Dans l'océan de la production cinématographique française, "Au revoir là-haut" de Albert Dupontel se distingue comme une perle rare, oscillant avec brio entre drame et comédie, entre la terreur des tranchées et la fantaisie post-guerre. Adapté du roman éponyme de Pierre Lemaitre, couronné du prix Goncourt, le film nous plonge dans l'après-Première Guerre mondiale à travers les yeux d'Albert Maillard et d'Édouard Péricourt, deux hommes que le destin a réuni dans les circonstances les plus sombres.
Dupontel, en tant que réalisateur et acteur, livre une performance saisissante, insufflant à son personnage une humanité et une vulnérabilité touchantes. À ses côtés, Nahuel Pérez Biscayart, sous les traits d'Édouard, offre une interprétation remarquable, naviguant avec aisance entre désespoir et excentricité. Leur alchimie à l'écran confère au film une dimension émotionnelle profonde, illustrant la complexité des relations forgées dans l'adversité.
La direction artistique et les décors, signés Pierre Quefféléan, ainsi que les costumes de Mimi Lempicka, sont d'une richesse époustouflante, recréant avec minutie et éclat l'ambiance de l'époque. La photographie de Vincent Mathias, avec ses teintes parfois surréalistes, ajoute une couche supplémentaire de profondeur à l'esthétique générale, tandis que la musique de Christophe Julien, ponctuée de morceaux emblématiques, enveloppe le tout d'une atmosphère envoûtante.

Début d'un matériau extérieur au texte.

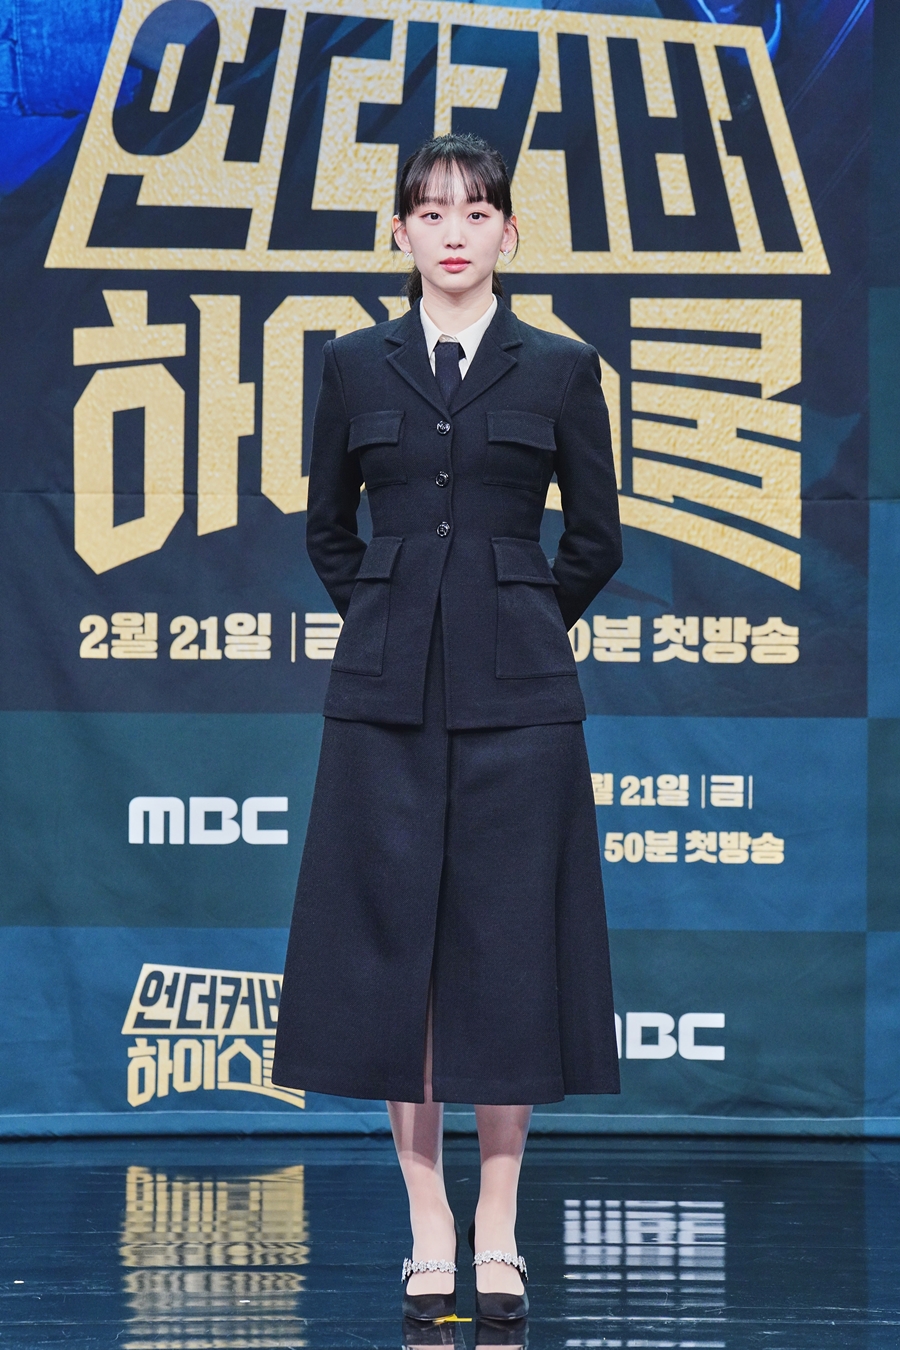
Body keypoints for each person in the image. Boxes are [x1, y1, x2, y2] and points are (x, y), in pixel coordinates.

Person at [272, 133, 622, 1323]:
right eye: (431, 212)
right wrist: (393, 619)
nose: (454, 232)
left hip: (520, 698)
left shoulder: (560, 368)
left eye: (476, 212)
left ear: (509, 232)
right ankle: (428, 1225)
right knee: (394, 956)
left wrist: (512, 619)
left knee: (509, 952)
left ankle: (499, 1227)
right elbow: (328, 530)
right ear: (401, 235)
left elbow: (596, 540)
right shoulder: (353, 363)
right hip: (386, 698)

Cependant, malgré ces nombreux atouts, le film n'est pas exempt de faiblesses. Le rythme inégal et certaines longueurs dans le scénario peuvent parfois nuire à l'immersion du spectateur, tandis que le mélange des genres, bien qu'audacieux, ne trouve pas toujours son équilibre, oscillant par moments entre trop de gravité et de légèreté. De plus, si l'escroquerie centrale offre une critique cinglante de la société d'après-guerre, elle peine parfois à captiver totalement, laissant une impression d'inachevé dans le développement de certains arcs narratifs.

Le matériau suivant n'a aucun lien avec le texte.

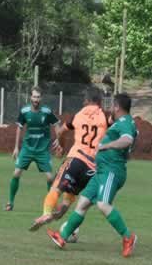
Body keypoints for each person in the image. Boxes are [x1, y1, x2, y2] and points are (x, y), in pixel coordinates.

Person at [47, 93, 138, 258]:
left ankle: (128, 237)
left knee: (103, 204)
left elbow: (127, 140)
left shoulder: (125, 122)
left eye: (112, 105)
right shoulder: (121, 122)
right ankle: (62, 236)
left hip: (111, 171)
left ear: (117, 107)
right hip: (102, 170)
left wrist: (106, 146)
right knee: (82, 203)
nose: (110, 108)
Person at [30, 88, 111, 238]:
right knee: (70, 196)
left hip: (76, 159)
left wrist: (61, 146)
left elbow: (60, 131)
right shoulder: (105, 117)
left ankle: (46, 213)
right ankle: (59, 214)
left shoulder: (78, 115)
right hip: (92, 168)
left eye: (84, 100)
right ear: (100, 101)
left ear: (87, 100)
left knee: (56, 188)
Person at [5, 87, 62, 211]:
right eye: (34, 96)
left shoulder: (47, 112)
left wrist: (59, 139)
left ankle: (53, 204)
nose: (36, 99)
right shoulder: (24, 111)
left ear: (41, 98)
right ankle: (10, 202)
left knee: (50, 178)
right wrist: (16, 148)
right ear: (30, 97)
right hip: (27, 148)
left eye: (38, 97)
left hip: (42, 150)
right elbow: (19, 128)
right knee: (16, 173)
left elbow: (57, 124)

"Au revoir là-haut" est donc un film aux multiples facettes, mêlant habilement la douleur et la poésie, la dérision et le drame, dans un tableau vibrant de l'après-guerre. Si certaines de ses ambitions ne sont pas pleinement réalisées, il demeure une œuvre d'une grande beauté visuelle et émotionnelle, témoignant des séquelles indélébiles de la guerre et de la quête de rédemption de ses personnages. Un film à voir, à réfléchir, et à apprécier pour la richesse de son univers et la complexité de ses émotions.